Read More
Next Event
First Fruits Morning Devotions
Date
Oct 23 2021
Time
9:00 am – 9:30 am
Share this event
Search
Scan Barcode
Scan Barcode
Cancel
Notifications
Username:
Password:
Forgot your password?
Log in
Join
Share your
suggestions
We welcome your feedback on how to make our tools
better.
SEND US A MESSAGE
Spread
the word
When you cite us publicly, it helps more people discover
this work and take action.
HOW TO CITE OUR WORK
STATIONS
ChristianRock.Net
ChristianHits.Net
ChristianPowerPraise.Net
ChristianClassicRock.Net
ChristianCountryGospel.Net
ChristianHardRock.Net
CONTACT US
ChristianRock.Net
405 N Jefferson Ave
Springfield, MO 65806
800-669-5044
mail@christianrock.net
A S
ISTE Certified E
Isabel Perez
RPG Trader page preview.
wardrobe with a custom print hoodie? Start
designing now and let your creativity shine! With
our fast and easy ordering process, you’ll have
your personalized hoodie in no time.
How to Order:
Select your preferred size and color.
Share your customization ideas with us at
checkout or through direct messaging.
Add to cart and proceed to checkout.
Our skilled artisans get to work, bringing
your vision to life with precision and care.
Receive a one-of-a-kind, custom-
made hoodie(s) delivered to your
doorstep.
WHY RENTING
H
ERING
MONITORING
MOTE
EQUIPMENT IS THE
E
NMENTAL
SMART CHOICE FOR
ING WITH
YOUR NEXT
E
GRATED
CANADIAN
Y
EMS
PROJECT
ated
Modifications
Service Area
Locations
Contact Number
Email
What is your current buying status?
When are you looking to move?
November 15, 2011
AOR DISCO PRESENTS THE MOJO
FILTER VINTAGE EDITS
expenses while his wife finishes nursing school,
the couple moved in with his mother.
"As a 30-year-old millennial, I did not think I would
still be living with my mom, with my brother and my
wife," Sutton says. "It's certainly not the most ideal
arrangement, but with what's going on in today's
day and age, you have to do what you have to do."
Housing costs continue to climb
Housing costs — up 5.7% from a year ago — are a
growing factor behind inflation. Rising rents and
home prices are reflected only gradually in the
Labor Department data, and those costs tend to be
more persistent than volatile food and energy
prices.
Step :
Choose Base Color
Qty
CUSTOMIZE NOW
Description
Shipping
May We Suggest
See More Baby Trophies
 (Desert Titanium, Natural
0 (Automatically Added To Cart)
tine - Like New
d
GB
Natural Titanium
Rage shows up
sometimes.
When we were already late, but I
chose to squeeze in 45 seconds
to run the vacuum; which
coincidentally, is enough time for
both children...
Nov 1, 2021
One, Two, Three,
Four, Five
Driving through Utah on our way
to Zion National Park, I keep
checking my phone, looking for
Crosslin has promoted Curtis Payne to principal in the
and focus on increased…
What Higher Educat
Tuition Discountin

Aim of the task: Using the data above, count the lines that include "looking" and write the number alone.

Solution to the problem: 2